◆ Dataset
== == ==
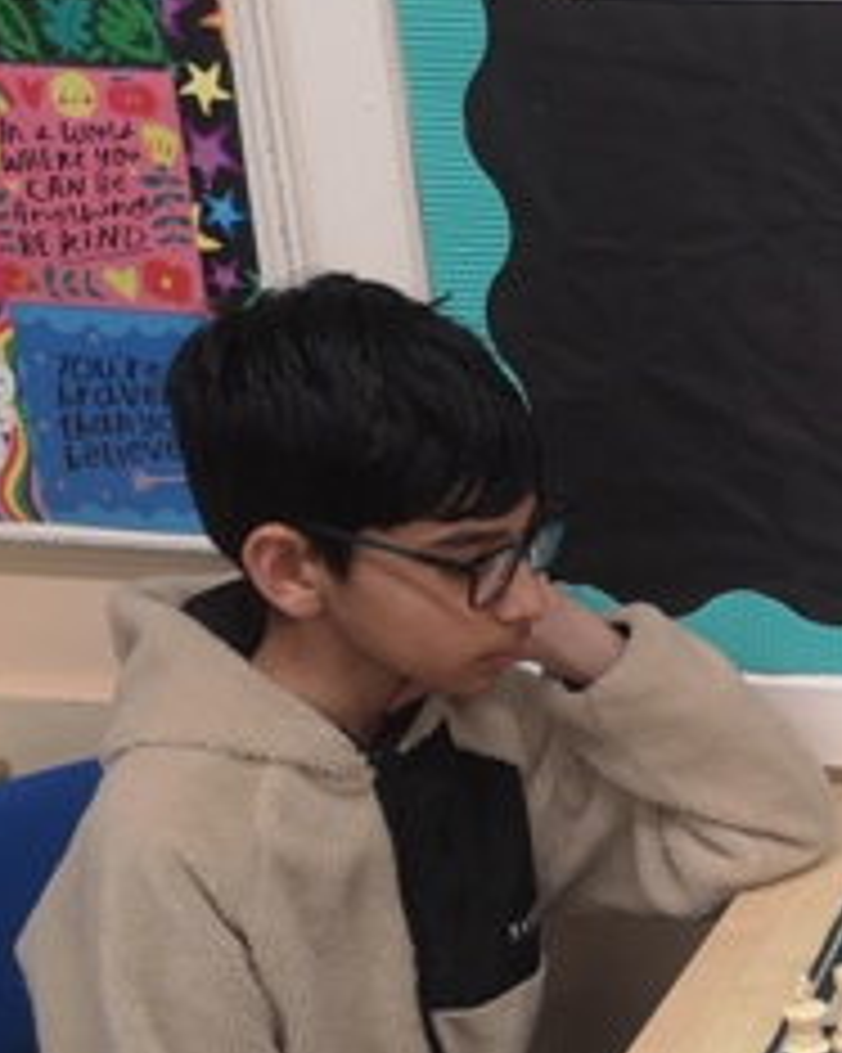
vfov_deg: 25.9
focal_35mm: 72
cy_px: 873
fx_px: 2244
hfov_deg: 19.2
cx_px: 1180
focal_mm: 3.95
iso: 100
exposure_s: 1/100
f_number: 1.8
== == ==
◆ Aim of the exercise
Without including any picture, write out the material above exactly.

◆ Your response
vfov_deg: 25.9
focal_35mm: 72
cy_px: 873
fx_px: 2244
hfov_deg: 19.2
cx_px: 1180
focal_mm: 3.95
iso: 100
exposure_s: 1/100
f_number: 1.8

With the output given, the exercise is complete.